■ **Task details**: Set down the data below word for word, and leave the images aside.

--- START ---

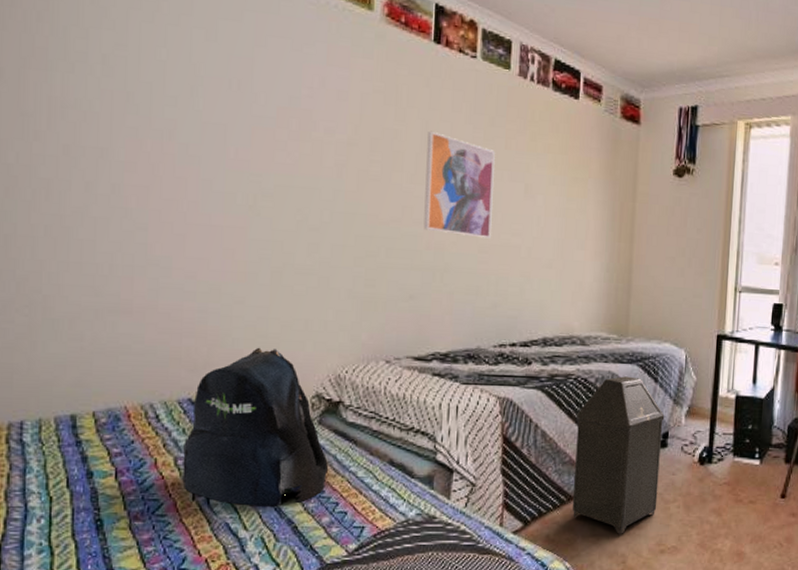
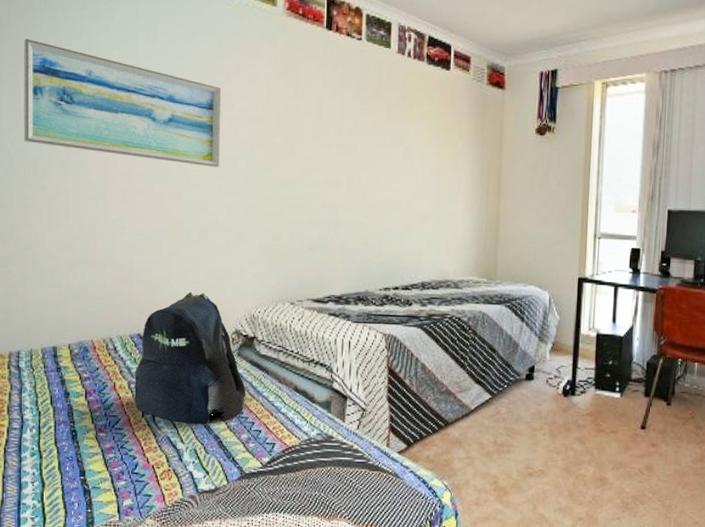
wall art: none [32,25,302,199] -> present [23,38,222,168]
wall art: present [423,130,495,239] -> none [320,105,378,196]
trash can: present [572,376,665,534] -> none [449,316,531,457]

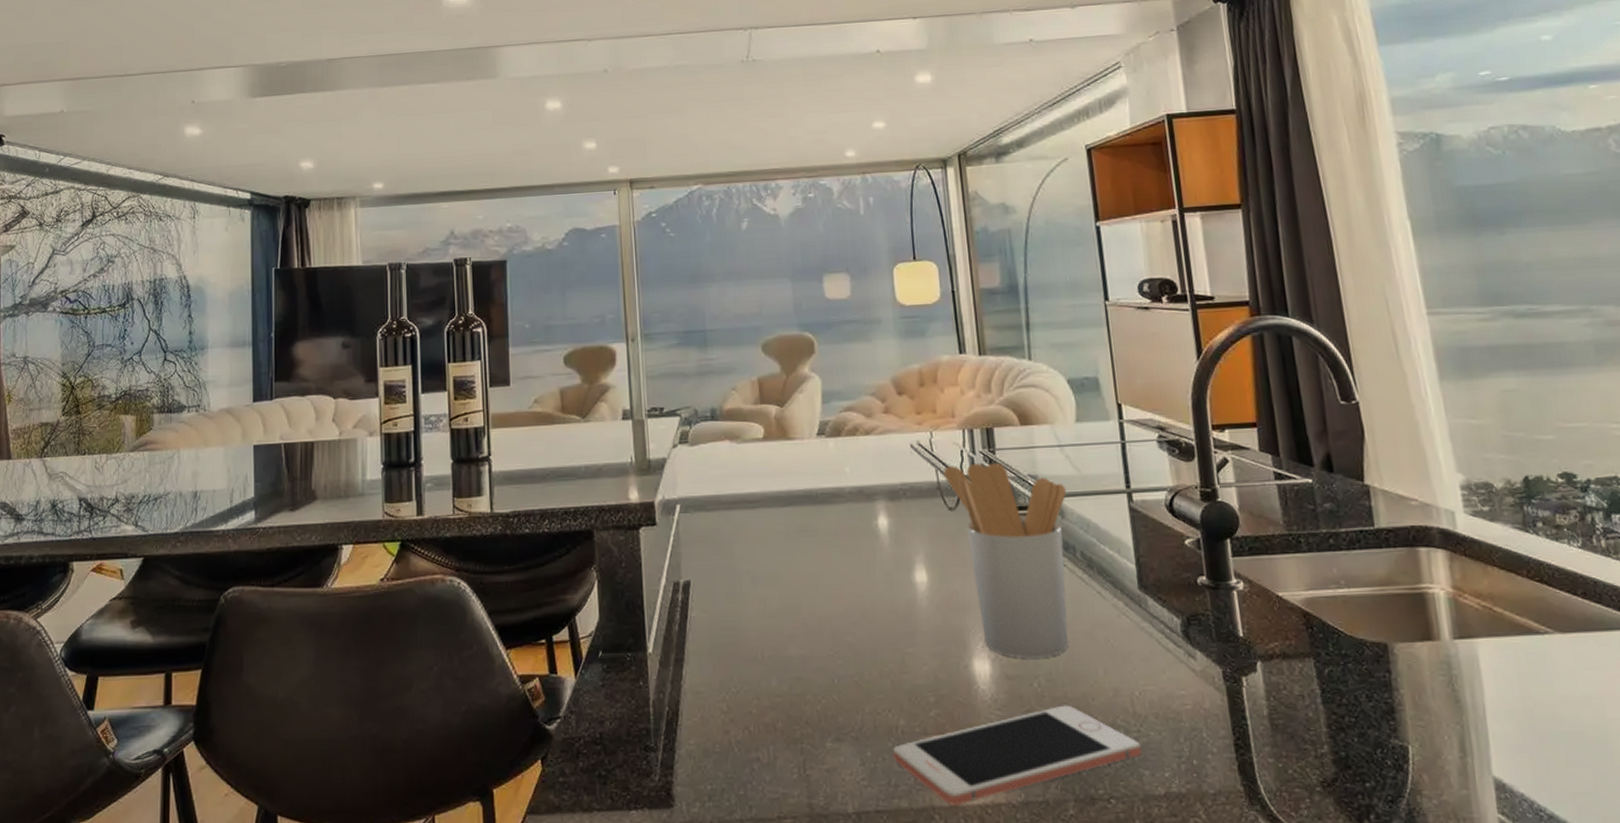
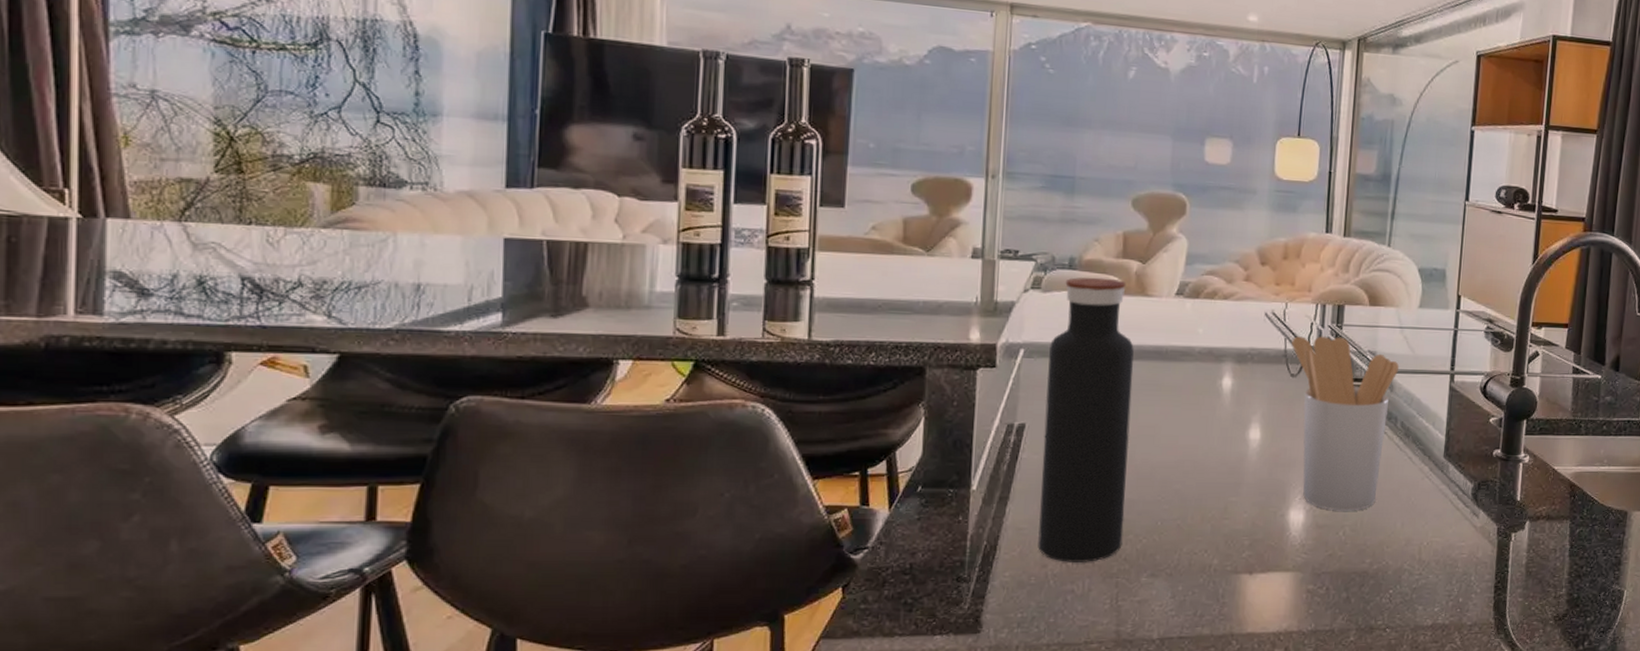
water bottle: none [703,425,802,728] -> present [1038,277,1134,562]
cell phone: present [892,705,1142,805] -> none [1202,551,1421,633]

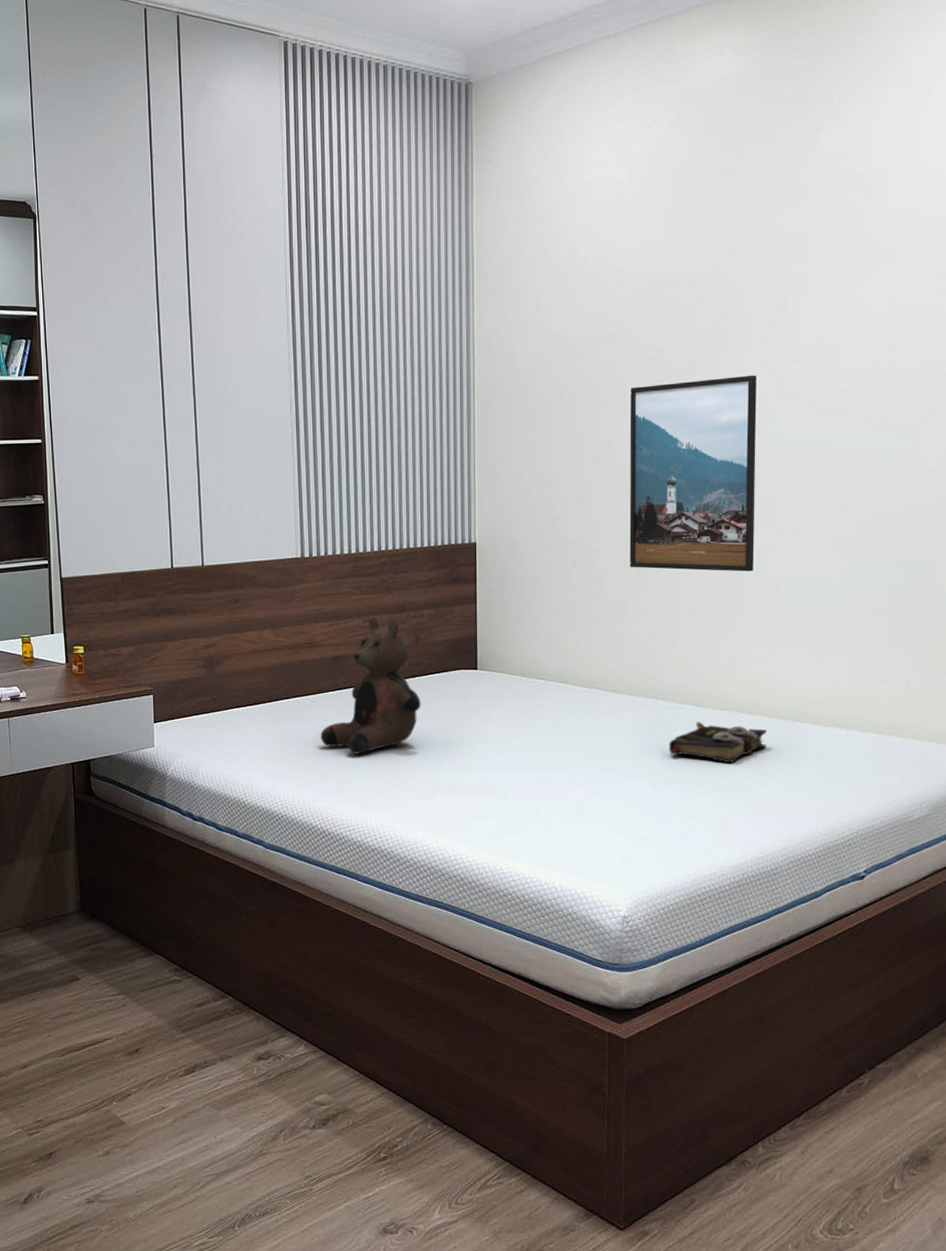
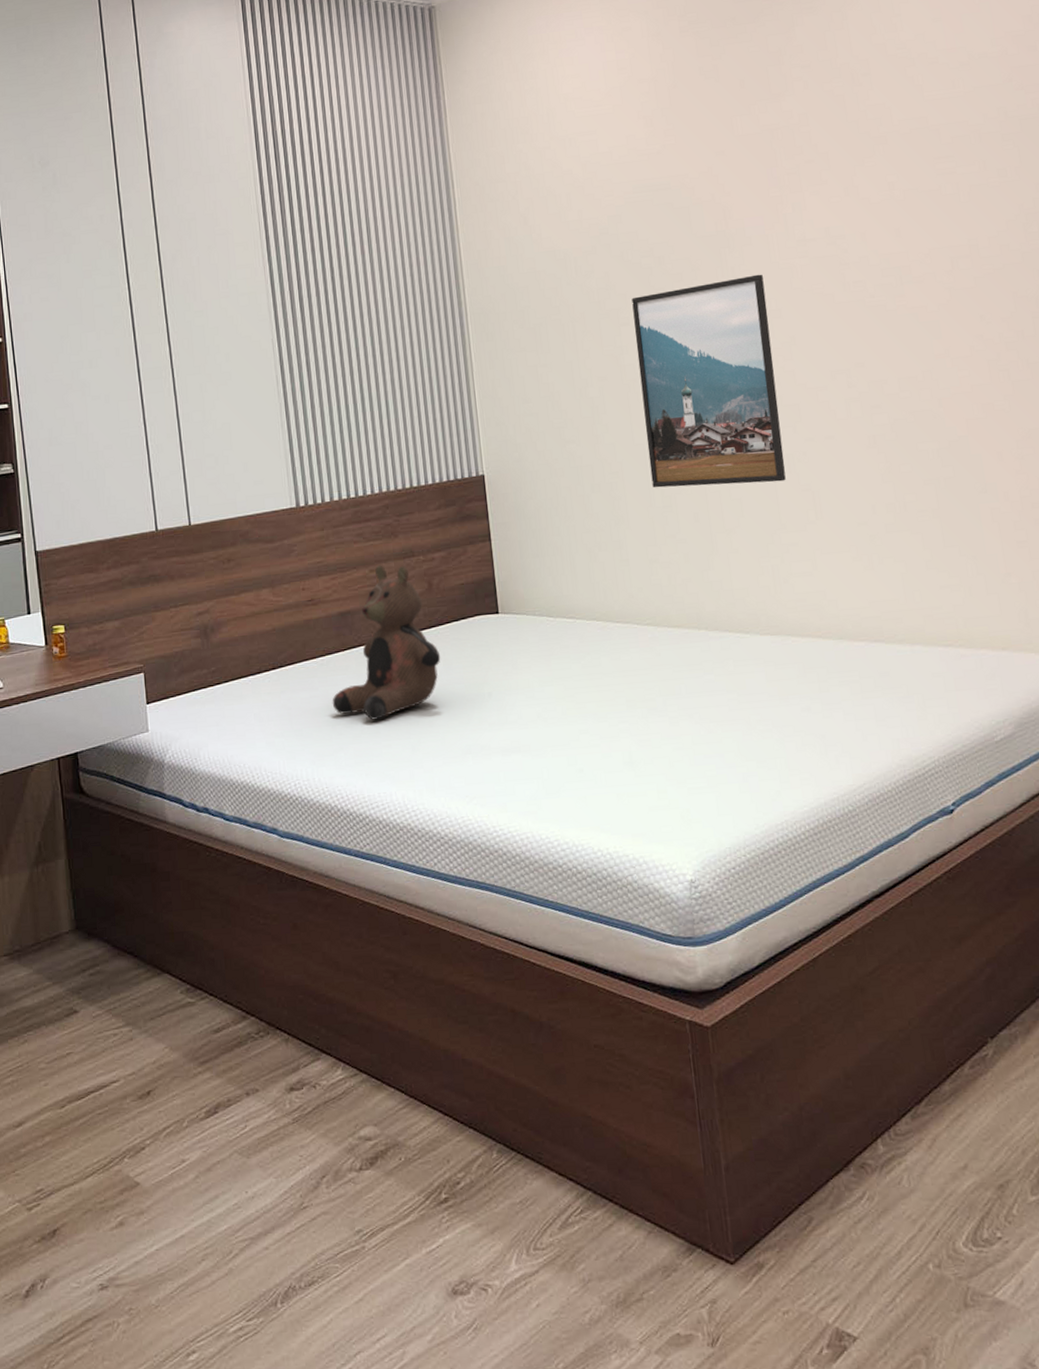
book: present [669,721,767,764] -> none [718,649,826,695]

--- END ---

■ **Solution to the problem**:
wall art: none [32,25,302,199] -> present [23,38,222,168]
wall art: present [423,130,495,239] -> none [320,105,378,196]
trash can: present [572,376,665,534] -> none [449,316,531,457]

water bottle: none [703,425,802,728] -> present [1038,277,1134,562]
cell phone: present [892,705,1142,805] -> none [1202,551,1421,633]

book: present [669,721,767,764] -> none [718,649,826,695]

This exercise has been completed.